Den 20. mai. 2010 kl. 15.26 skrev Thorsten Scherler:

> On 20/05/2010, at 14:18, Sjur Moshagen wrote:
>>> ...
>>> Hmm, that is weird. Please try the following:
>>> - add a new contract that uses ñ, í and similar characters
>>> - see what comes out
>> 
>> I added a blank contract that just printed the same line of characters I 
>> used earlier for testing, and this is what came out:
>> 
>> This is a text containing problematic characters:
>> a á c č d đ n ŋ s š t ŧ z ž ae æ oe ø ao å a¨ ä o¨ ö g ǥ h ħ u ʉ i ɨ
>> 
>> That is, the text from the contract comes through just fine, but text coming 
>> from a standard Forrest v2 document gets garbled.
>> 
>> I have attached a picture of the page as it renders. The box comes from the 
>> document, the text at the bottom is from the contract.
> 
> Ok I see. 
> 
> Please post the dataUri you use for the contract. It seems that the utf-8 is 
> lost in this step. If you have the dataUrl of the contract see what is coming 
> out there, whether it is already scrambled or not.

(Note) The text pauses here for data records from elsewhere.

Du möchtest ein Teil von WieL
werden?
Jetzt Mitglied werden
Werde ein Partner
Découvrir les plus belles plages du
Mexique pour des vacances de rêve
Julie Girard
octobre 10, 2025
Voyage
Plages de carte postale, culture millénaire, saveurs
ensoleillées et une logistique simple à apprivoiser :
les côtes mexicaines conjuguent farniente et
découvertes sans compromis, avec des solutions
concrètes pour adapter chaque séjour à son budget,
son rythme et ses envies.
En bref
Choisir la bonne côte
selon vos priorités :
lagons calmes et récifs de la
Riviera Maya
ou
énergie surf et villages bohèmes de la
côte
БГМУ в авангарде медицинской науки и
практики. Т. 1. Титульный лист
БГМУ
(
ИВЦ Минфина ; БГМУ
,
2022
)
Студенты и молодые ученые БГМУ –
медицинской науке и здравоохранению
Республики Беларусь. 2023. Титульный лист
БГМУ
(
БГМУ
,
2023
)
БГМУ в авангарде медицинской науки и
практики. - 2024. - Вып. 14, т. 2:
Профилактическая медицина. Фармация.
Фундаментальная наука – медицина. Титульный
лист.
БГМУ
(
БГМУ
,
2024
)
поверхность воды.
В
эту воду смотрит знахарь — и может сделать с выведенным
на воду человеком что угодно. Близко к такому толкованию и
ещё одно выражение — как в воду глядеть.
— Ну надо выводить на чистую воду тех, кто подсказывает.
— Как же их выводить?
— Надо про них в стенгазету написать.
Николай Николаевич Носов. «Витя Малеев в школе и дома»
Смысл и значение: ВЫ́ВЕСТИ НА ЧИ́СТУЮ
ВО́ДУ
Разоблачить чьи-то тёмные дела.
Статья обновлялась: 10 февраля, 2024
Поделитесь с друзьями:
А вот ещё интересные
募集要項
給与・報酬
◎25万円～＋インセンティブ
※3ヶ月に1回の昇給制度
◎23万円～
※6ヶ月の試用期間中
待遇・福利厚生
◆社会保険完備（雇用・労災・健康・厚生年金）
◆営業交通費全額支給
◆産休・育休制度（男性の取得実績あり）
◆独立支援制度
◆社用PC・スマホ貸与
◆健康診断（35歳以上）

I'm not sure about how to do this, but I'll try. The dataUri used in the 
structurer is:

          <forrest:contract name="content-main" 
            dataURI="cocoon://#{$getRequest}.body.xml">   <-- this is the 
dataURI
            <forrest:property name="content-main-conf">
              <headings type="boxed"/>
            </forrest:property>
          </forrest:contract>

which I take to mean:

http://localhost:8888/index.body.xml

The text returned by that Uri is:

<?xml version="1.0" encoding="ISO-8859-1"?><div id="content"><h1>Divvun - Sámi 
proofing tools project</h1><div id="content-main">

          <div class="note"><div class="label">UTF-8 character test</div><div 
class="content">
                There seems to be problems with certain characters, but only in
                Dispatcher:<br xmlns:xi="http://www.w3.org/2001/XInclude"/>
                a á c &#269; d &#273; n &#331; s &#353; t &#359; z &#382; ae æ 
oe ø ao å a¨ ä o¨ ö g &#485; h &#295; u &#649; i &#616;
          </div></div>

  </div></div>

Two things to note here:

The encoding is specified as ISO-8859-1, which is wrong, and which leads to all 
characters outside Latin1 to be encoded as numeric entities. In the next step, 
this causes all non-ASCII, non-Latin1 characters to survive correctly, while 
the Latin1 chars will be messed up when they are reinterpreted as UTF-8 later - 
or something along these line.

I don't know where the encoding comes from - everything on my end is marked as 
UTF-8. I grepped for the string "ISO-8859-1" in the Forrest sources, and got 
many hits, but nothing that seemed to relate to Dispatcher.

Sjur